Depuis octobre 1989, il y a eu de nombreuses manifestations contre le SED et pour la démocratie et les droits de l'homme. Dans la ville de Leipzig, les gens se réunissaient chaque lundi dans une église qui s'appelle Nikolaikirche. Ils priaient pour la paix et la liberté, et après cela, ils sortaient et manifestaient.
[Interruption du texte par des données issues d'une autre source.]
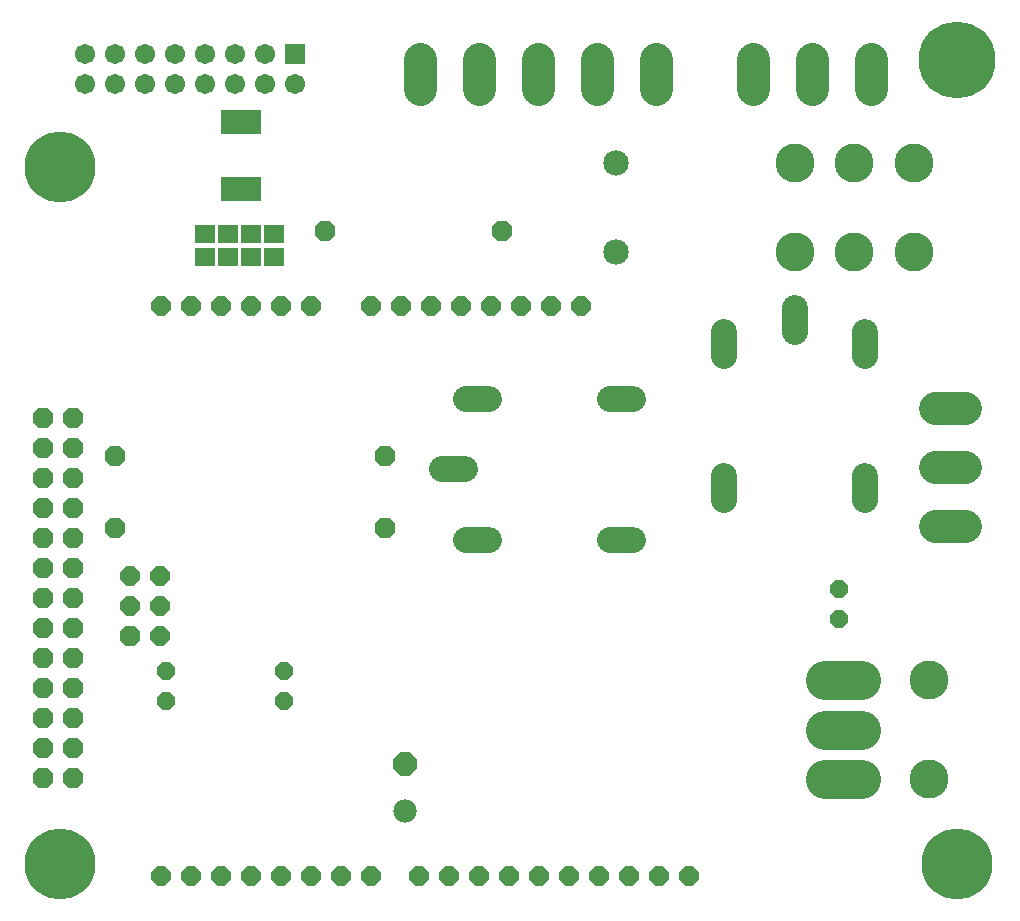
<source format=gbs>
G75*
G70*
%OFA0B0*%
%FSLAX24Y24*%
%IPPOS*%
%LPD*%
%AMOC8*
5,1,8,0,0,1.08239X$1,22.5*
%
%ADD10OC8,0.0674*%
%ADD11OC8,0.0634*%
%ADD12OC8,0.0680*%
%ADD13C,0.0860*%
%ADD14C,0.0780*%
%ADD15OC8,0.0780*%
%ADD16C,0.1299*%
%ADD17C,0.1299*%
%ADD18C,0.1100*%
%ADD19OC8,0.0600*%
%ADD20C,0.0848*%
%ADD21R,0.0674X0.0674*%
%ADD22C,0.0674*%
%ADD23R,0.0671X0.0592*%
%ADD24R,0.1340X0.0789*%
%ADD25C,0.2365*%
%ADD26C,0.2562*%
D10*
X006481Y007307D03*
X007481Y007307D03*
X007481Y008307D03*
X006481Y008307D03*
X006481Y009307D03*
X007481Y009307D03*
X007481Y010307D03*
X006481Y010307D03*
X006481Y011307D03*
X007481Y011307D03*
X007481Y012307D03*
X006481Y012307D03*
X006481Y013307D03*
X007481Y013307D03*
X007481Y014307D03*
X006481Y014307D03*
X006481Y015307D03*
X007481Y015307D03*
X007481Y016307D03*
X006481Y016307D03*
X006481Y017307D03*
X007481Y017307D03*
X007481Y018307D03*
X006481Y018307D03*
X006481Y019307D03*
X007481Y019307D03*
D11*
X010431Y023032D03*
X011431Y023032D03*
X012431Y023032D03*
X013431Y023032D03*
X014431Y023032D03*
X015431Y023032D03*
X017431Y023032D03*
X018431Y023032D03*
X019431Y023032D03*
X020431Y023032D03*
X021431Y023032D03*
X022431Y023032D03*
X023431Y023032D03*
X024431Y023032D03*
X010381Y014032D03*
X009381Y014032D03*
X009381Y013032D03*
X010381Y013032D03*
X010381Y012032D03*
X010431Y004032D03*
X011431Y004032D03*
X012431Y004032D03*
X013431Y004032D03*
X014431Y004032D03*
X015431Y004032D03*
X016431Y004032D03*
X017431Y004032D03*
X019031Y004032D03*
X020031Y004032D03*
X021031Y004032D03*
X022031Y004032D03*
X023031Y004032D03*
X024031Y004032D03*
X025031Y004032D03*
X026031Y004032D03*
X027031Y004032D03*
X028031Y004032D03*
D12*
X017906Y015632D03*
X017906Y018057D03*
X009381Y012032D03*
X008906Y015632D03*
X008906Y018057D03*
X015881Y025557D03*
X021781Y025557D03*
D13*
X021371Y019957D02*
X020591Y019957D01*
X020571Y017607D02*
X019791Y017607D01*
X020591Y015257D02*
X021371Y015257D01*
X025391Y015257D02*
X026171Y015257D01*
X029206Y016592D02*
X029206Y017372D01*
X026171Y019957D02*
X025391Y019957D01*
X029206Y021392D02*
X029206Y022172D01*
X031556Y022192D02*
X031556Y022972D01*
X033906Y022172D02*
X033906Y021392D01*
X033906Y017372D02*
X033906Y016592D01*
D14*
X018556Y006195D03*
D15*
X018556Y007770D03*
D16*
X032577Y007262D02*
X033759Y007262D01*
X033759Y008916D02*
X032577Y008916D01*
X032577Y010569D02*
X033759Y010569D01*
D17*
X036042Y010569D03*
X036042Y007262D03*
X035516Y024844D03*
X033532Y024844D03*
X031548Y024844D03*
X031548Y027820D03*
X033532Y027820D03*
X035516Y027820D03*
D18*
X034106Y030282D02*
X034106Y031282D01*
X032137Y031282D02*
X032137Y030282D01*
X030169Y030282D02*
X030169Y031282D01*
X026931Y031282D02*
X026931Y030282D01*
X024962Y030282D02*
X024962Y031282D01*
X022994Y031282D02*
X022994Y030282D01*
X021025Y030282D02*
X021025Y031282D01*
X019057Y031282D02*
X019057Y030282D01*
X036231Y019644D02*
X037231Y019644D01*
X037231Y017676D02*
X036231Y017676D01*
X036231Y015707D02*
X037231Y015707D01*
D19*
X033040Y013618D03*
X033040Y012618D03*
X014536Y010862D03*
X014536Y009862D03*
X010599Y009862D03*
X010599Y010862D03*
D20*
X025595Y024844D03*
X025595Y027820D03*
D21*
X014906Y031457D03*
D22*
X013906Y031457D03*
X013906Y030457D03*
X014906Y030457D03*
X012906Y030457D03*
X011906Y030457D03*
X010906Y030457D03*
X010906Y031457D03*
X011906Y031457D03*
X012906Y031457D03*
X009906Y031457D03*
X008906Y031457D03*
X008906Y030457D03*
X009906Y030457D03*
X007906Y030457D03*
X007906Y031457D03*
D23*
X011881Y025431D03*
X012656Y025431D03*
X013431Y025431D03*
X014206Y025431D03*
X014206Y024683D03*
X013431Y024683D03*
X012656Y024683D03*
X011881Y024683D03*
D24*
X013106Y026955D03*
X013106Y029160D03*
D25*
X007055Y004456D03*
X007055Y027685D03*
X036977Y004456D03*
D26*
X036977Y031228D03*
M02*

</source>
Ces manifestations sont appelées Montagsdemonstrationen ("Manifestations du lundi").
Le 7 octobre 1989, c'était le 40e "anniversaire" de la RDA. Le SED a organisé de grandes célébrations et des festivals à Berlin-Est et dans d'autres villes. Au même moment, de nombreuses personnes ont manifesté dans les rues, et plus de 1 000 d'entre elles ont été arrêtées. À Plauen, dans le sud de l'Allemagne de l'Est, de nombreuses personnes se sont réunies pour une manifestation. Deux jours plus tard, le 9 octobre, il y a eu la manifestation du lundi suivant à Leipzig. Environ 70 000 personnes ont traversé pacifiquement le centre ville, et la police ou la Sûreté de l'État (Stasi) n'ont rien fait pour les arrêter.
Le 18 octobre, les principaux dirigeants du SED ont décidé que leur président, Erich Honecker, devait démissionner. Egon Krenz devient le nouveau chef du SED (Generalsekretär des Zentralkomitees der SED, "Secrétaire général du Comité central du SED") et chef de l'État (Staatsratsvorsitzender, "Président du Conseil d'État"). Il a déclaré qu'il voulait lancer une "Wende", mais les démonstrants voulaient toujours que le SED abandonne tout pouvoir.